SOUTH-WEST Catholic leaders hope Pope Francis will provide reform and a sense of renewal for the church.
Argentinian cardinal Jorge Mario Bergoglio yesterday became the first Pope from the Americas in the history of the church, taking the papal name of Francis.
Francis, 76, is the first non-European pope in more than 1200 years.
Ballarat diocese bishop Paul Bird was surprised by the speed of the election.
“It’s a time of renewal,” he said. “The truth is we always need reform and renewal in the church.
“He seems to be warm, gentle and simple.”
Bishop Bird said he expected Pope Francis would build on the work done by Benedict to promote proper dealings with abuse victims.
He said there was no doubt the international spotlight would be on him and he would be expected to do more.
For Father Lawrence O’Toole, of Our Lady Help of Christians Church in east Warrnambool, the announcement meant a change of plans for Mass yesterday morning.
“We had intended to pray for a new pope, but instead we prayed for him,” he said. “It was announced so soon.”

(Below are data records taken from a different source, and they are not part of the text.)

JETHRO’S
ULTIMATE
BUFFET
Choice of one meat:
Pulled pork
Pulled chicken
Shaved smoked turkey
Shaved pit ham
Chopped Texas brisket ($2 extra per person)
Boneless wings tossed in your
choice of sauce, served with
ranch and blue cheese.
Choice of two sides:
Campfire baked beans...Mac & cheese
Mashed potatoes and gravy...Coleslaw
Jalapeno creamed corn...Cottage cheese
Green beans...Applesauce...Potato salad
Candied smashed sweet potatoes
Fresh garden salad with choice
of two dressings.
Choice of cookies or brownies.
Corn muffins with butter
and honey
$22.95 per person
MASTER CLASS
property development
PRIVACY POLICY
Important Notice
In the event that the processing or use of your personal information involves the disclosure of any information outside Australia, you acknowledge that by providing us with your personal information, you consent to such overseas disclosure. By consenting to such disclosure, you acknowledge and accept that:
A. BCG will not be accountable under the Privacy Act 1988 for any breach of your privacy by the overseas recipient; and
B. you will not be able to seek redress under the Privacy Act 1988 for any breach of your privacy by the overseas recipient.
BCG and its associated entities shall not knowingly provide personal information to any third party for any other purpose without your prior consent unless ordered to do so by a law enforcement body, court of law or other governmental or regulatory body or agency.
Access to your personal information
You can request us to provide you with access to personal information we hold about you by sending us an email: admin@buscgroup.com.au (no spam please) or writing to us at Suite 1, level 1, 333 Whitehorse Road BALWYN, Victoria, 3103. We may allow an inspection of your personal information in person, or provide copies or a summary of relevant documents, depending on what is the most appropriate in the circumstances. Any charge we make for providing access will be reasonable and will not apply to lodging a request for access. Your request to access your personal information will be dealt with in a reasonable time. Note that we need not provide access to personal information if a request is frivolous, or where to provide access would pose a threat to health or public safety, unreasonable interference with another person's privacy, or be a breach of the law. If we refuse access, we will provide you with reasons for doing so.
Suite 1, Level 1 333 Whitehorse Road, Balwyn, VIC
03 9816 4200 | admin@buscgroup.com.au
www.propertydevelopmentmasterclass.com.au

Father O’Toole said it was hoped the Pope would provide church unity.
“He is a man who has great respect for humanity and the environment,” he said.
Father O’Toole said taking the name of Francis was symbolic of St Francis of Assisi, because of his dedication to the poor.
He said the announcement would be exciting for South Americans living in the south-west.
Born in Argentina, Warrnambool resident and Christian minister Sandro Schietroma said Argentinians would embrace the announcement.
“They will own it and love it,” he said.
“With the Pope now Argentinian they might be saying it’s God visiting the land.”